A writer is someone one who has to write. She feels compelled, like a musician who must get the song out of her head, to set down on paper the ideas that are rolling around inside and must be expressed.
I always wanted to be a writer but I lacked that compulsion. I used to have it many years ago, in my teens, but it was scrubbed from my consciousness by a series of domineering relatives (blood and otherwise) who spent my life, telling me how to live it. They worked hard to expunge the spark of creativity struggling to escape and, after many years, managed to all but put out the fire. In the last few months, however, I have started to feel the return of that desire to give birth to the thoughts I have and begin to share them with others.
This is my progeny:
It hasn’t been by mere happenstance that this rebirth has occurred. It has been inspired by my new set of friends. It has only been since I have met these new friends that I have felt the words and ideas begin to burst forth like they once did.
You think these must be very influential friends I have acquired. Well, they are. They are brilliant, knowledgeable, educated people with a singularity (pun intended) and focus of purpose matched only by their intense dedication to the heavens and all things space like.
They are astronomers, engineers, technicians, computer wizards, and at least one amazing astro-physicist. They are fellow educators, social media experts, software gurus, public affairs officers and space workers. They are moms and dads, aunts and uncles, sisters and brothers, daughters and sons.
Somewhere along the way, some little spark of inspiration caused them to direct their passions towards space. I suspect many have been harassed, ridiculed, and put down for their single-mindedness from the time they were youngsters. Now they have found a commonality of thought with a group of people with whom they may share their obsession and extreme knowledge of all things space, without being intimidated, derided or “made fun of.” They go by the designation, “Space Geeks” and I proudly consider myself one of them.
My guess is, if you polled the group, you’d find that some of these people define themselves as being socially anxious (I know I do). One of them mentioned that he has a hard time being around large numbers of people (as do I). I believe that’s part of why we all relate to each other so well. We are people who have known the isolation of having a great passion about a subject.
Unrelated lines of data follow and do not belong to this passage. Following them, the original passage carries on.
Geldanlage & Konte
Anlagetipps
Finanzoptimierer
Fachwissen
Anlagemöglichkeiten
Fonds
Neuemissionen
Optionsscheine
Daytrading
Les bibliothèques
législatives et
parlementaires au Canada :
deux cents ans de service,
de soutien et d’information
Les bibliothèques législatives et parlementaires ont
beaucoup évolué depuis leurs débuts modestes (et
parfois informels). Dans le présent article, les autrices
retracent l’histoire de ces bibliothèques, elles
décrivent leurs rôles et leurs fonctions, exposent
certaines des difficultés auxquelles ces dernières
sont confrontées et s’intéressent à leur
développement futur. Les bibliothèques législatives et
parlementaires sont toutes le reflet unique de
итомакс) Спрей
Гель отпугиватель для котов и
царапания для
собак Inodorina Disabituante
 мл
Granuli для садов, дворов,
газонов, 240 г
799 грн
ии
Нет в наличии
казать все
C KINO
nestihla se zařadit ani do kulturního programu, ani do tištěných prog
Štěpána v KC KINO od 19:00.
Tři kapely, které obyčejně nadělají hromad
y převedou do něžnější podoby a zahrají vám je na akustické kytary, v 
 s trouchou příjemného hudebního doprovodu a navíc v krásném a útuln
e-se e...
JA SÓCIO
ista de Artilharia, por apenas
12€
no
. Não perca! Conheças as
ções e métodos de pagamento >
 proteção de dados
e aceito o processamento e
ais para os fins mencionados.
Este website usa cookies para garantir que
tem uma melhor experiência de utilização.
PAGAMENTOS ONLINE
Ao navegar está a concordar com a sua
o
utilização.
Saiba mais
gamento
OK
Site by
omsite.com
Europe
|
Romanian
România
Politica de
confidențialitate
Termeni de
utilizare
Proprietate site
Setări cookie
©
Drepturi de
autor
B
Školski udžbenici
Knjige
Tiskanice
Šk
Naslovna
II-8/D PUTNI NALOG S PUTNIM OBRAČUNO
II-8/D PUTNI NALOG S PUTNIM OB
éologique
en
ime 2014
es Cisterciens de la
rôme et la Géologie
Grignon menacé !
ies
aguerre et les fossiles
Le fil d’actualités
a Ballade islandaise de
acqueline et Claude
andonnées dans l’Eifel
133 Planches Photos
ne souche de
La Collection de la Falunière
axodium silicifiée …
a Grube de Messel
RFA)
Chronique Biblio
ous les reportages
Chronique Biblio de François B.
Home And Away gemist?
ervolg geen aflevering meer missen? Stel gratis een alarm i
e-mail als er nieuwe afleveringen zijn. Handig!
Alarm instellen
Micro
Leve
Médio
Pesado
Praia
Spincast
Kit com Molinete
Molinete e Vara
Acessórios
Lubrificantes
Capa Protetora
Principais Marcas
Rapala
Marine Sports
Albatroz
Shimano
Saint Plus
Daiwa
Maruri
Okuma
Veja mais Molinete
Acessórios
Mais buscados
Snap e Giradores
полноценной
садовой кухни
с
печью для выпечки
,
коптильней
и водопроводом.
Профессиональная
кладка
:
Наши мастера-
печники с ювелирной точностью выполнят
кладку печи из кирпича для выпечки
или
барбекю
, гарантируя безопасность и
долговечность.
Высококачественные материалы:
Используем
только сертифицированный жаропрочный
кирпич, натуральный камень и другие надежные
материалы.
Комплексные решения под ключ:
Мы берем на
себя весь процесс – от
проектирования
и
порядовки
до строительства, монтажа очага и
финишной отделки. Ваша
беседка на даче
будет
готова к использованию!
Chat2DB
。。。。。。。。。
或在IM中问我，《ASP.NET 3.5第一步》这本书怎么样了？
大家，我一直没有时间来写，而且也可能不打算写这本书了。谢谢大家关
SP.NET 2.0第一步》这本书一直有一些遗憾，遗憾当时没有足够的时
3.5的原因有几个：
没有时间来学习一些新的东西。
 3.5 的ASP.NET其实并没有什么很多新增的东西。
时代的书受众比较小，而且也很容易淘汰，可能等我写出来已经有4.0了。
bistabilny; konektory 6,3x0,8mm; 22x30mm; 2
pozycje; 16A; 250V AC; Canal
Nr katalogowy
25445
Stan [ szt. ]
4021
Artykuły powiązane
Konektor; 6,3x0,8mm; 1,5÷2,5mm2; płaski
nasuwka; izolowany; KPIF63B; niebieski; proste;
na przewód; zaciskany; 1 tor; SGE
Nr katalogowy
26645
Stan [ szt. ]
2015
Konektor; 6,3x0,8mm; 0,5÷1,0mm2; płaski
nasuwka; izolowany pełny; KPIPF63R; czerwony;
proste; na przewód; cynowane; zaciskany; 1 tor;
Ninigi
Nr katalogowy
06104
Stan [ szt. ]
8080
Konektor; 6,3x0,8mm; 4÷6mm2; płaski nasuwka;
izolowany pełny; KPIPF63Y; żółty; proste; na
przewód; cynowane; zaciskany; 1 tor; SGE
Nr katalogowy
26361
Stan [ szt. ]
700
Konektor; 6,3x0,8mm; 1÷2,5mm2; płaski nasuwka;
We laughingly call ourselves “Geeks” but when we were school age, that name was not a positive one. We’ve just come to realize that it’s the Geeks of the world who hold the joy of curiosity and adventure (and make all the money). So we revel in the community of like minds and consider ourselves lucky that we have found such great people.
We are quick to thank each other for little niceties that others might overlook. We celebrate birthdays, anniversaries, births, and achievements as if they were our own, like good friends do. And we do it with a joy and consistency that is unparalleled. We reinforce each others fragile psyches with words of encouragement when we have been revered and words of rage at the perpetrators when we have been maligned. We lift each others desolated spirits when we have been separated from loved ones and keep each other company when there is no one else around to talk to. We do it, in some cases, without ever having met “in person.”
I laughed when someone, the other day, started a sentence with, “Well, this isn’t space related, but…” He had not noticed that some time ago the “space talk only” rule had been unconsciously waived. People who had come together, bound by the common thread of space, had branched out to discuss the diverse, and sometimes even banal, topics that good friends share.
We talk about weather because it affects the missions and our gardens. We talk about what’s happening in our lives because that’s what the sentence over the little box asks us to do. (It used to say, “What are you doing?” but I suspect that so many people took that too literally so Twitter decided to make the question less specific.)
We started out with a space in which to be as technical and “geeky” as 140 characters would allow but somewhere along the way, interspersed with all the techno talk, we have come to share our lives.
We talk of families, pets, jobs (or lack of). We trade recipes, amazing photographs, and stories about how we came to be the people we are. We sometimes know more about each other than our actual family members do. We humor, compliment, reassure, and bolster each others egos.
We are friends. We are a true community and if anyone questions or doubts that, let him examine the events of the past week to allay any misgivings. This week a large group of relative strangers came together, bonded, and departed as new found friends. Over and above the well planned and well executed programs provided by NASA, were the spontaneous gatherings of people who did not want to be torn from the enchantment of the event. Long after the planned events had concluded, we still “clung” to each other and congregated in parks, parking lots, and restaurants, bent on maintaining the thread of connectivity we felt when together.
It has been a week since the event, and yet we still share it daily. We have shared our mementoes with comrades who couldn’t be with us at the gathering and we have shared stories and photographs to help them feel as if they were there.
We all seem to recognize, on some level, whether conscious or not, that we have made a connection that will be with us, as a life changing event, for the rest of our lives. More than a couple people have said that this was the experience of a lifetime, the culmination of a lifelong dream and that’s exactly what they mean. They know that all of the variables that came together to make the magic that we experienced this week, will never realign in the universe. There can only be one first and this was it.
We continue to thank NASA for bringing us all together but it was our common spirit, that enriched this event. A beautiful, powerful, ship, full of courageous astronauts, launched into the clouds and with it was launched an enduring group of friends.
Thank you, NASA, and all the many people that acronym represents. And thank you, my new friends, for truly making this the time of my life.